Instruction: Scan the listing for "bienestar" and copy out each line that has it.

Data for this task:
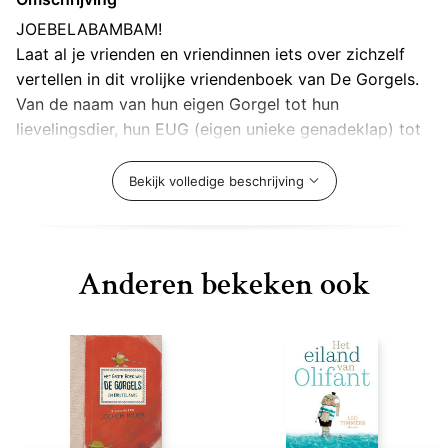
JOEBELABAMBAM!
Laat al je vrienden en vriendinnen iets over zichzelf
vertellen in dit vrolijke vriendenboek van De Gorgels.
Van de naam van hun eigen Gorgel tot hun
lievelingsdier, hun EUG (eigen unieke genadeklap) tot
de grootste blunder (hahaha!): deel het met je
vrienden. En vooral: Samen zijn wij goed in...
Bekijk volledige beschrijving
Bobba en Belia hebben al een pagina voor je ingevuld.
Een vriendenboek dat vrienden maakt!
Rijk geïllustreerd, vol leuke Gorgel-weetjes en -
Anderen bekeken ook
grapjes. Leuk voor later, of-niet-of-wel!
Voor jonge en oudere Gorgelfans.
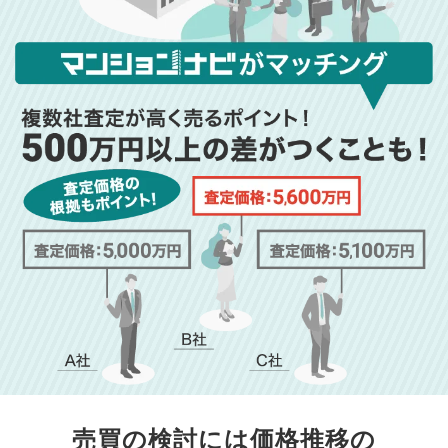
売買の検討には価格推移の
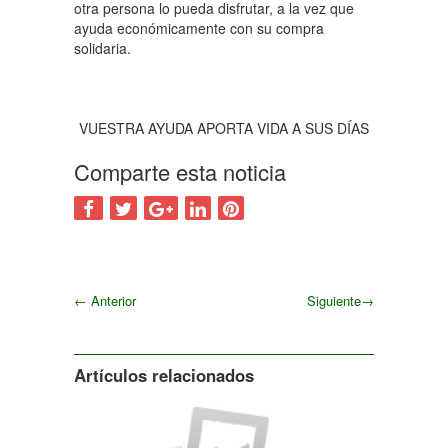
otra persona lo pueda disfrutar, a la vez que
ayuda económicamente con su compra
solidaria.
VUESTRA AYUDA APORTA VIDA A SUS DÍAS
Comparte esta noticia
←
Anterior
Siguiente
→
Siguiente
Artículos relacionados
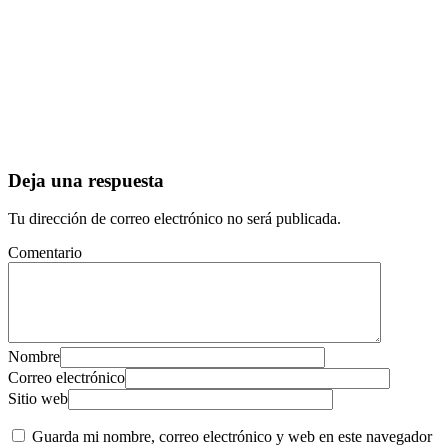
Deja una respuesta
Tu dirección de correo electrónico no será publicada.
Comentario
Nombre
Correo electrónico
Sitio web
Guarda mi nombre, correo electrónico y web en este navegador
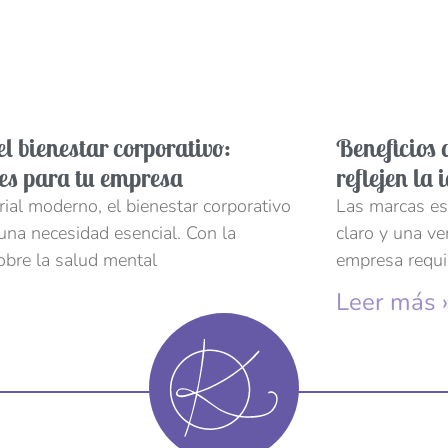
l bienestar corporativo:
Beneficios 
les para tu empresa
reflejen la
al moderno, el bienestar corporativo
Las marcas est
 una necesidad esencial. Con la
claro y una v
obre la salud mental
empresa requi
Leer más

Finished task:
l bienestar corporativo:
al moderno, el bienestar corporativo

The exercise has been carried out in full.